By: Gary Graff
Eric Burdon's first solo album in six years, "'Til Your River Runs Dry," may be just out, but an even bigger story this year is the 50th anniversary of his old band, The Animals, a Rock and Roll Hall of Fame concern known for its seminal rendition of "The House of the Rising Sun" and hits such as "It's My Life," "We Gotta Get Out of This Place" and "Don't Let Me Be Misunderstood."
Daytrotter is planning a celebration at this year's South By Southwest Music + Media Conference, with other artists recording covers and video tributes, but Burdon tells us fans shouldn't expect much more in the way of commemorating the anniversary:
"From my personal point of view, The Animals are dead. I mean, they've killed themselves. They were always the band that could not live up to their name. And I kept using the name for strictly promotional purposes, so that young kids would associate the name The Animals with The Beatles, the Stones and that period...But I got sued for using the name by former members of the band...”
“So it's a very negative thing for me -- not negative, but it's the past...I just couldn't get the name to work, really, for me and for my music, so it's OK if everybody else looks at the Animals history and gets, receives some excitement and some message out of it. That`s fine. But for me, it's over. I'm on my own now."
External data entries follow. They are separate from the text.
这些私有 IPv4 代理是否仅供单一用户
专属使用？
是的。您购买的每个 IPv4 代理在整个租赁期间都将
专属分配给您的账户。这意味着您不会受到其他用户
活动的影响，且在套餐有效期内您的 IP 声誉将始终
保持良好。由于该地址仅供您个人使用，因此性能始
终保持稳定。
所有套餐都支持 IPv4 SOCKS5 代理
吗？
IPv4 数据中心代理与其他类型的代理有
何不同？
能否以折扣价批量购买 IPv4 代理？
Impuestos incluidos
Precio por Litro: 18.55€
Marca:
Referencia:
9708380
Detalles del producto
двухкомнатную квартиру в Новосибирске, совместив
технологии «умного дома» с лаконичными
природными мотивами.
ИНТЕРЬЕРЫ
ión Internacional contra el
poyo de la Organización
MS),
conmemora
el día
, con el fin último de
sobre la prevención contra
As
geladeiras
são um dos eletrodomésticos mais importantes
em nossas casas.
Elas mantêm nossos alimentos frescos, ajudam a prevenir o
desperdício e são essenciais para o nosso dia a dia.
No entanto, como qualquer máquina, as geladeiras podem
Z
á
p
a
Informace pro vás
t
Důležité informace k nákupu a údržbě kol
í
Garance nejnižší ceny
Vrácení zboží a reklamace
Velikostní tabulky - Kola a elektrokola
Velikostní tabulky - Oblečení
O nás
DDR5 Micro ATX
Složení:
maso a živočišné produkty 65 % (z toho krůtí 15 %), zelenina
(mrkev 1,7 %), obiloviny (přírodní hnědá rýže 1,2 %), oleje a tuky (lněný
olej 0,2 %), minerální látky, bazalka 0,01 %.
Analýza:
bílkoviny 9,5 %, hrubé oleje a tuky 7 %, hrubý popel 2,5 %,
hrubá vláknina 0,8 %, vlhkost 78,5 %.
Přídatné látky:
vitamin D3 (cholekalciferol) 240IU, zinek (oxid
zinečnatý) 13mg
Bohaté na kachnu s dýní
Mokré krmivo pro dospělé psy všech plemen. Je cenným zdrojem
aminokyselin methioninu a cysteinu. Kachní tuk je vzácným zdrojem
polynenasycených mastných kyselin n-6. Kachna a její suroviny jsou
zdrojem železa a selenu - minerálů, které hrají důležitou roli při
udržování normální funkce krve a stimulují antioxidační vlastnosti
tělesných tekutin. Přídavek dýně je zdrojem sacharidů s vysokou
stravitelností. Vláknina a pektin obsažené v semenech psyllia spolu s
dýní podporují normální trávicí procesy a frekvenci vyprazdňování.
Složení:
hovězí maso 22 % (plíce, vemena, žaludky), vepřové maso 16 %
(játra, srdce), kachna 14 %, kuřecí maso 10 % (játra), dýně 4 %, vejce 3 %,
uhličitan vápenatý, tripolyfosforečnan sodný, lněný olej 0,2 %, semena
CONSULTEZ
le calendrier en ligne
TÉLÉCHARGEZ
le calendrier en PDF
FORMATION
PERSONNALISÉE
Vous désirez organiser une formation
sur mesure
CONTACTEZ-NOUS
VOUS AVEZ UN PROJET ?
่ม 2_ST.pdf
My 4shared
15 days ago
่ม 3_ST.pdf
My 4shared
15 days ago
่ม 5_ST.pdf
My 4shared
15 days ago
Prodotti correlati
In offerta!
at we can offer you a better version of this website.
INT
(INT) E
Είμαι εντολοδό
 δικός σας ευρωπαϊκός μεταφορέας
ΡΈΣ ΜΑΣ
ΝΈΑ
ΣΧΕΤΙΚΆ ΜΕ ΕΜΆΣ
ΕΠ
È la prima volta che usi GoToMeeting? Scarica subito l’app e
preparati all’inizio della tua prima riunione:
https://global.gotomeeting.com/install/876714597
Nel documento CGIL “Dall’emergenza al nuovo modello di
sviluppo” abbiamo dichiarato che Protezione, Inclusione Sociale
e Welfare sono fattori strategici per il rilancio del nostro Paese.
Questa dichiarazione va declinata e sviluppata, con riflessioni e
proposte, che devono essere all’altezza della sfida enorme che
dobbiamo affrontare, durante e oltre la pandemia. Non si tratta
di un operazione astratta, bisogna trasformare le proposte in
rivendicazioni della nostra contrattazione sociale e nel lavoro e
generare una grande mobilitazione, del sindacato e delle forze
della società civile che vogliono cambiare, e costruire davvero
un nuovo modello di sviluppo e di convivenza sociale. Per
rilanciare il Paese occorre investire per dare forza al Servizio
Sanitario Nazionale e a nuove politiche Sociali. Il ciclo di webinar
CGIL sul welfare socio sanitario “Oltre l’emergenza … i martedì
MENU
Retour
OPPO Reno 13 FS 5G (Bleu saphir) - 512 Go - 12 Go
The Animals broke up in 1968 and had various reunions since 1977 -- including albums that year and in 1983. Burdon began using the band name again in 1998, but original drummer John Steel successfully sued to prevent that in 2008.
Burdon has a handful of concerts booked so far to promote "'Til Your River Runs Dry" and is also working on his third memoir, which he hopes to publish in 2014.